Nov. 4, 2002, 10:01AM
Satellite Lounge to close its doors
By MICHAEL D. CLARK
In June, Dickie Malone, proprietor of the Fabulous Satellite Lounge, celebrated his club's 10th anniversary and shared his hopes for its second decade. That future now has been cut short by about 9 1/2 years.
On Thursday, Malone said that the Satellite Lounge will have its "last call" Jan. 4 following a two-day farewell party with concerts by Bob Schneider.
The Satellite Lounge closing is part of a larger renovation project by Hank Zwirek, owner of Star Pizza and Star Pizza II, who three years ago bought the property at Washington and Heights Boulevard occupied by the Satellite and Rockefeller's, a former night spot now used for private functions.
In April, Zwirek plans to move Star Pizza II from its current location on South Heights Boulevard to the former home of Leo's Mexican Restaurant, a building that shares a parking lot with the Satellite.
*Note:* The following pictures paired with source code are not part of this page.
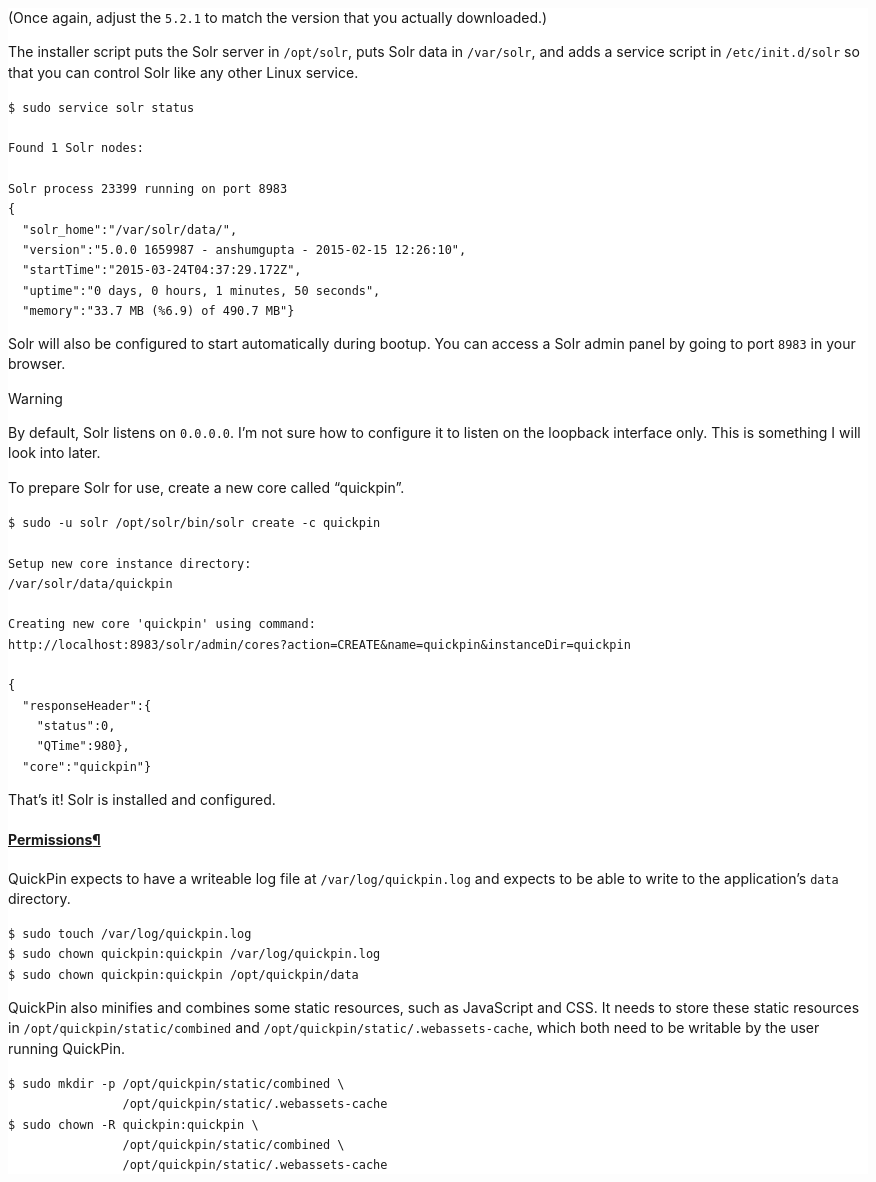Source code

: (Once again, adjust the `5.2.1` to match the version that you actually downloaded.)

The installer script puts the Solr server in `/opt/solr`, puts Solr data in `/var/solr`, and adds a service script in `/etc/init.d/solr` so that you can control Solr like any other Linux service.

    $ sudo service solr status

    Found 1 Solr nodes:

    Solr process 23399 running on port 8983
    {
      "solr_home":"/var/solr/data/",
      "version":"5.0.0 1659987 - anshumgupta - 2015-02-15 12:26:10",
      "startTime":"2015-03-24T04:37:29.172Z",
      "uptime":"0 days, 0 hours, 1 minutes, 50 seconds",
      "memory":"33.7 MB (%6.9) of 490.7 MB"}

Solr will also be configured to start automatically during bootup. You can access a Solr admin panel by going to port `8983` in your browser.

Warning

By default, Solr listens on `0.0.0.0`. I’m not sure how to configure it to listen on the loopback interface only. This is something I will look into later.

To prepare Solr for use, create a new core called “quickpin”.

    $ sudo -u solr /opt/solr/bin/solr create -c quickpin

    Setup new core instance directory:
    /var/solr/data/quickpin

    Creating new core 'quickpin' using command:
    http://localhost:8983/solr/admin/cores?action=CREATE&name=quickpin&instanceDir=quickpin

    {
      "responseHeader":{
        "status":0,
        "QTime":980},
      "core":"quickpin"}

That’s it! Solr is installed and configured.

#### [Permissions](#id6)[¶](#permissions "Permalink to this headline")

QuickPin expects to have a writeable log file at `/var/log/quickpin.log` and expects to be able to write to the application’s `data` directory.

    $ sudo touch /var/log/quickpin.log
    $ sudo chown quickpin:quickpin /var/log/quickpin.log
    $ sudo chown quickpin:quickpin /opt/quickpin/data

QuickPin also minifies and combines some static resources, such as JavaScript and CSS. It needs to store these static resources in `/opt/quickpin/static/combined` and `/opt/quickpin/static/.webassets-cache`, which both need to be writable by the user running QuickPin.

    $ sudo mkdir -p /opt/quickpin/static/combined \
                    /opt/quickpin/static/.webassets-cache
    $ sudo chown -R quickpin:quickpin \
                    /opt/quickpin/static/combined \
                    /opt/quickpin/static/.webassets-cache
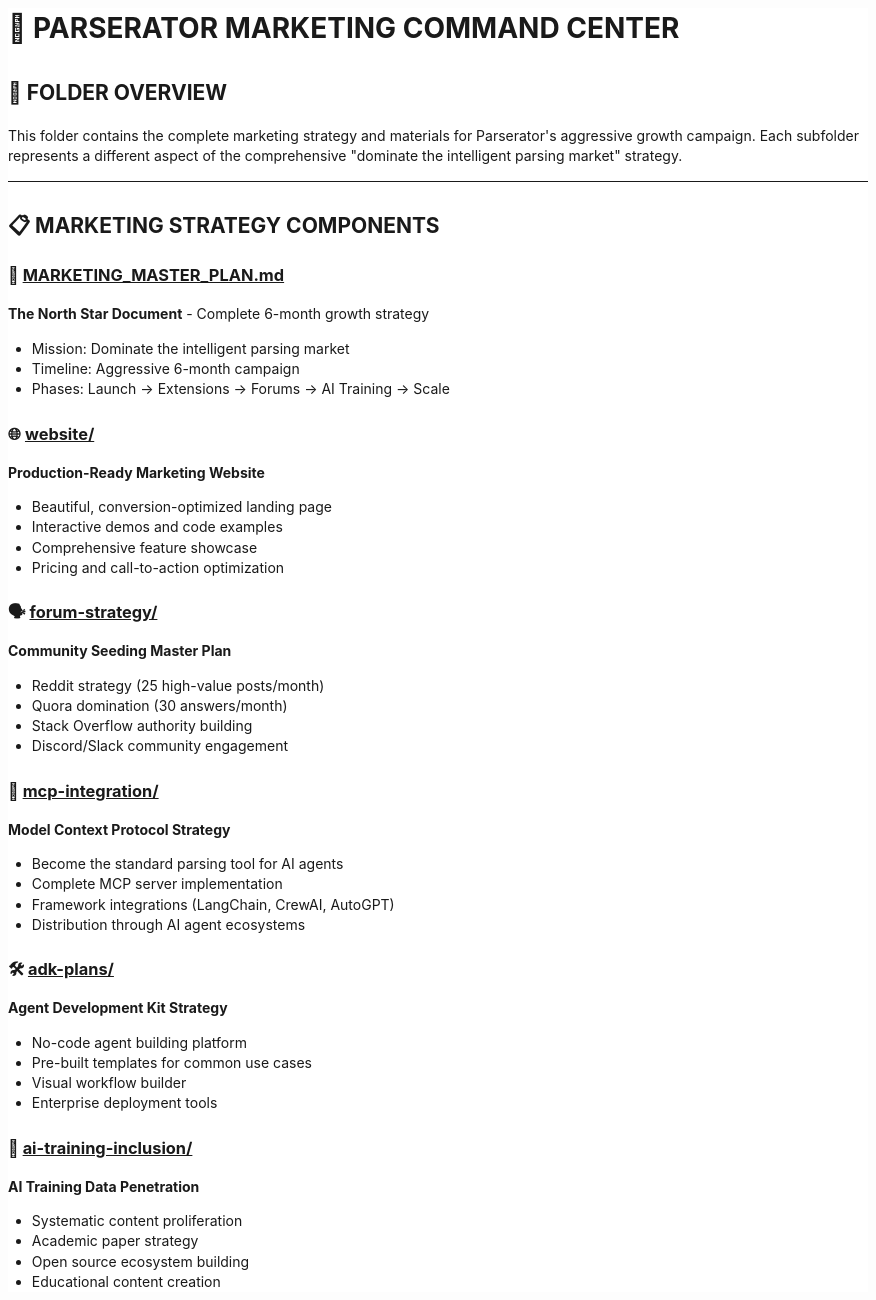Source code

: # 🚀 **PARSERATOR MARKETING COMMAND CENTER**

## 📁 **FOLDER OVERVIEW**

This folder contains the complete marketing strategy and materials for Parserator's aggressive growth campaign. Each subfolder represents a different aspect of the comprehensive "dominate the intelligent parsing market" strategy.

---

## 📋 **MARKETING STRATEGY COMPONENTS**

### 🎯 **[MARKETING_MASTER_PLAN.md](./MARKETING_MASTER_PLAN.md)**
**The North Star Document** - Complete 6-month growth strategy
- Mission: Dominate the intelligent parsing market
- Timeline: Aggressive 6-month campaign
- Phases: Launch → Extensions → Forums → AI Training → Scale

### 🌐 **[website/](./website/)**
**Production-Ready Marketing Website**
- Beautiful, conversion-optimized landing page
- Interactive demos and code examples
- Comprehensive feature showcase
- Pricing and call-to-action optimization

### 🗣️ **[forum-strategy/](./forum-strategy/)**
**Community Seeding Master Plan**
- Reddit strategy (25 high-value posts/month)
- Quora domination (30 answers/month)
- Stack Overflow authority building
- Discord/Slack community engagement

### 🤖 **[mcp-integration/](./mcp-integration/)**
**Model Context Protocol Strategy**
- Become the standard parsing tool for AI agents
- Complete MCP server implementation
- Framework integrations (LangChain, CrewAI, AutoGPT)
- Distribution through AI agent ecosystems

### 🛠️ **[adk-plans/](./adk-plans/)**
**Agent Development Kit Strategy**
- No-code agent building platform
- Pre-built templates for common use cases
- Visual workflow builder
- Enterprise deployment tools

### 🧠 **[ai-training-inclusion/](./ai-training-inclusion/)**
**AI Training Data Penetration**
- Systematic content proliferation
- Academic paper strategy
- Open source ecosystem building
- Educational content creation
Zwirek says he doesn't want the pizzeria's patrons to have to compete with clubgoers for parking space.
Malone says the Satellite's future has been in doubt since Zwirek bought the property from Malone's former business partner, Sanford Criner.
"The first thing (Zwirek) said to me is, `You're going to have to go,' " Malone says.
Zwirek confirms that he saw no way for three evening businesses to coexist on the corner.
"I can't have my customers drive by and not approach (Star Pizza II) because the parking lot is full," Zwirek says. "I didn't want to put the Satellite out of business. It's an institution. But I've put too much money into remodeling for that to happen."
Since Zwirek's takeover, the rent has risen from $500 per month to $3,000 per month.
Malone says the raised rent and 40 percent loss in business since the Sept. 11 attacks has made it difficult to stay afloat. Both Zwirek and Malone say that the club is having trouble keeping up with the rent.
On Oct. 7, Malone received a registered letter from Zwirek giving him six months to vacate.
That timeline might have kept the Satellite open until the spring, but Malone decided to close when his liability insurance runs out on Jan. 5. Until then he will work to bring some of his favorites back to the room for one last gig.
Shows already booked for November include Edwin McCain on Nov. 9, Dick Dale on Nov. 10 and Vallejo on Nov. 30.
"It's a major bummer. The Satellite has been in existence for 10 1/2 years," Malone says. "But the closing does free me up for new projects."
In addition to playing in the band the Hulley Gulleys, operating the Houston record label Western Electro Records and producing the new Soulhat record, Malone also hopes to find another home for live bands. He speculated about working with the owners of Rockefeller's to bring an occasional live band there.
Lisa Porter Rhoades, a co-partner in Rockefeller's, says any thought of bringing live music there is very preliminary.
As owner of the site, Zwirek would have to approve any plans.
He says it's probably not going to happen. "I don't think I'd want to have more night business there," Zwerik says. "What I'd really like to see is a day business move into the Satellite."